A quand une production sur le long terme ?
Créer un album de musique électronique long format est quelque chose qui nous fait évidemment très envie. Mais à la différence d’un album à textes, l’électronique pour faire sens, doit narrer une histoire au travers du cheminement exprimé par les pistes entre elles. Le processus est en marche, on bosse d’ailleurs en ce moment sur la bande son d’une pièce de théâtre. Cela va grandement nous aider à penser un disque sur une plus longue distance temporelle.
Comment s’exprime votre musique sur scène ?

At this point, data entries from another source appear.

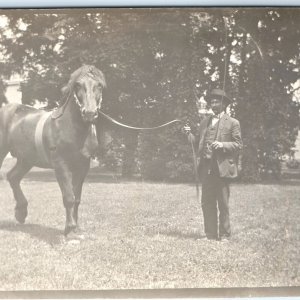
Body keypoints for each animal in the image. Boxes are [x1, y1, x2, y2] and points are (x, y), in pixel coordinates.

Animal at [0, 65, 106, 237]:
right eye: (77, 85)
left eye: (99, 85)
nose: (89, 113)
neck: (70, 128)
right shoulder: (60, 165)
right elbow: (69, 197)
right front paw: (69, 228)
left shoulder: (83, 166)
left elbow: (76, 198)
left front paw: (76, 227)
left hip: (26, 159)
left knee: (13, 176)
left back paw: (21, 212)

La formule live de notre musique est en train de muter notamment car nous délaissons peu à peu l’utilisation de l’ordinateur. Cela s’est encore fait très naturellement, depuis un concert où notre ordinateur nous a lâché au moment des balances. Nous avons du improviser à défaut de devoir annuler le concert et l’exercice fut très libérateur. On utilise plus d’ordinateurs depuis… Ce dernier a délaissé dans le même temps notre manière de composer, on ne s’en sert plus que pour la partie postprod. Notre musique s’en est ressentie est devient encore plus bruitiste sur scène que sur nos albums.
Des Influences ?
Animal Collective fut un gros déclic… Sonic Youth reste une source d’inspiration en terme de Noise et de sons cassés. Fuck Button et Godspeed nous ont aussi imprégné. J’aime le côté grandiloquent des morceaux de Fuck Button.

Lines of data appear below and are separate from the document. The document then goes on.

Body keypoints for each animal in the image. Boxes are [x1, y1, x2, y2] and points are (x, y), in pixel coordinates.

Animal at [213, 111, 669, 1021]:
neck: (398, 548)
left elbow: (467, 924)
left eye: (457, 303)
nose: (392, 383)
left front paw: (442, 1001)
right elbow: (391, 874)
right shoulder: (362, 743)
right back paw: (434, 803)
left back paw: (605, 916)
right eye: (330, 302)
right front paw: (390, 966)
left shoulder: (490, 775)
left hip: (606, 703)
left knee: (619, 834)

Votre musique semble toujours se diriger vers des hauteurs inatteignables ? Tu confirmes ?
Klaus Schulze, musicien allemand des années 70, à la baguette d’une électro progressive, a été déterminant dans cette imprégnation. Nous venons de plus de Haute Savoie, l’univers géographique de cette région nous a certainement inspiré. La musique électronique n’est pas forcément reliée à l’urbain, elle peut exprimer une dimension fortement naturaliste.
Comment traduis-tu cela ?
Il faut rompre avec les analogies à la con, ce n’est pas parce que tu fais de la folk que tu as un rapport à la nature plus développé. A part le bois de la guitare, l’aspect naturel s’arrête là. Ce genre est primitif mais pas naturaliste. La grandeur de la nature est pour moi plus facile à dépeindre en usant de longues nappes analogiques que l’on torpille les unes aux autres. Il faut sortir des idées reçues sur la distribution de la musique, l’électro, c’est pas seulement le clubbing…
Yama imprime une musique très rythmique pourtant ? On pourrait très bien danser dessus ?

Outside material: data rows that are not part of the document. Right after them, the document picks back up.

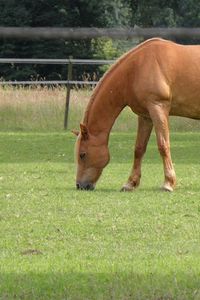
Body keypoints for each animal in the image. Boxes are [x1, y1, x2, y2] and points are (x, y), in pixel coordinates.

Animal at [72, 38, 200, 192]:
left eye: (82, 155)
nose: (80, 185)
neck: (136, 69)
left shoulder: (158, 108)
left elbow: (163, 145)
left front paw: (168, 183)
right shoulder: (145, 116)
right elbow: (139, 148)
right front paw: (130, 183)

Il faut s’interroger sur le terme « danser ». C’est une action qui se fait à la condition d’un certain état d’esprit, on peut le rapprocher à une certaine forme de transe en ce sens. Personnellement je suis très mauvais danseur et je ne suis pas du genre à remuer en concert. Mais lorsque tu sors en soirée, en club par exemple, la musique interpelle généralement de basses fréquences qui se ressentent au travers du corps entier et non directement par les oreilles. Cette vibration est physique avant d’être intellectuelle et appelle logiquement au mouvement des membres.
On ressent à ce propos des passages très deep house dans votre musique…
L’âge d’or de la techno en Europe continue de nous inspirer en effet. C’est peut être le dernier grand mouvement musical identifiable en tant que tel.
Où vous positionnez-vous dans l’industrie musicale actuelle ?
La question est délicate, du fait que l’on brasse pas mal les genres et que nous soyons hybrides. Nous avons des difficultés en terme de réseau et de diffusion quant à trouver des lieux pour jouer notre musique en live. L’industrie musicale en France possède ce problème de vouloir absolument labelliser un artiste sous un genre. On lui demande d’exprimer une histoire, d’avoir une identité mais cela ne devrait pas être la priorité pour qu’il puisse diffuser sa musique à plus grande échelle. L’important est de rester libre artistiquement.
Ton regard sur la scène francophone ?
Plein de trucs cools se passent, mais comme je te le disais, l’exposition d’un artiste qui bouscule les genres est délicate, ça reste surtout une question de microcosme musical. Il existe tout de même des ensembles intéressants en terme de création artistique, tels que Indian Red Head proche d’AB Records notre label lyonnais, tout comme le collectif Velour de Montpellier dans la veine de Warp. Il y a aussi l’Espace B dont la ligne est d’aider les jeunes artistes en tous genres à se promouvoir sur scène, c’est l’un des rares lieux à Paris à le faire. Il existe une tradition underground en France, le problème n’est pas le talent de la scène française mais sa diffusion. Cela entraine une certaine éducation du public et de fait l’aveugle sur ce qui se passe en dehors des gros circuits musicaux. De plus la scène musicale française est trop centralisée sur Paris. Dans la capitale c’est aussi une histoire de petits milieux dans lesquels tout le monde se connait et où une certaine déprime, communicative, empêche le partage et la diffusion d’artistes musicaux en devenir. Un artiste qui connait le succès le doit à tous ceux qui oeuvrent pour lui. Le RnB américain est très mainstream mais très aventureux aussi en terme de production, il s’inspire de fait d’un univers très indépendant. Le milieu indépendant en France à ce mauvais côté de rejeter plein de trucs par pur snobisme. Il ne faut pas avoir peur de devenir un vendu pour telle ou telle collaboration. La musique c’est aussi une histoire d’influences partagées.
Que veux-tu faire passer au travers de ta musique ?
De l’amour avant tout, rendre l’auditeur heureux, l’ébranler aussi en abattant ses repères. Notre musique reste assez colorée, on se ressent plus d’une nature pacifiste que guerrière. Notre son s’étire plutôt vers la lumière mais cela ne nous empêche pas d’aimer des choses plus violentes comme ce que fait Mondkopf avec la maison de disques In Paradisium. J’aime penser que notre musique puisse faire découvrir un univers inconnu à l’auditeur. Une œuvre doit avant tout interroger l’individu. La fan base de Boards Of Canada s’inscrit dans cette dynamique. Elle s’interroge sur ses morceaux en allant rechercher les logiques ésotériques et mathématiques qui sont à leur inspiration. J’ai envie que les gens qui écoutent notre musique fasse de même.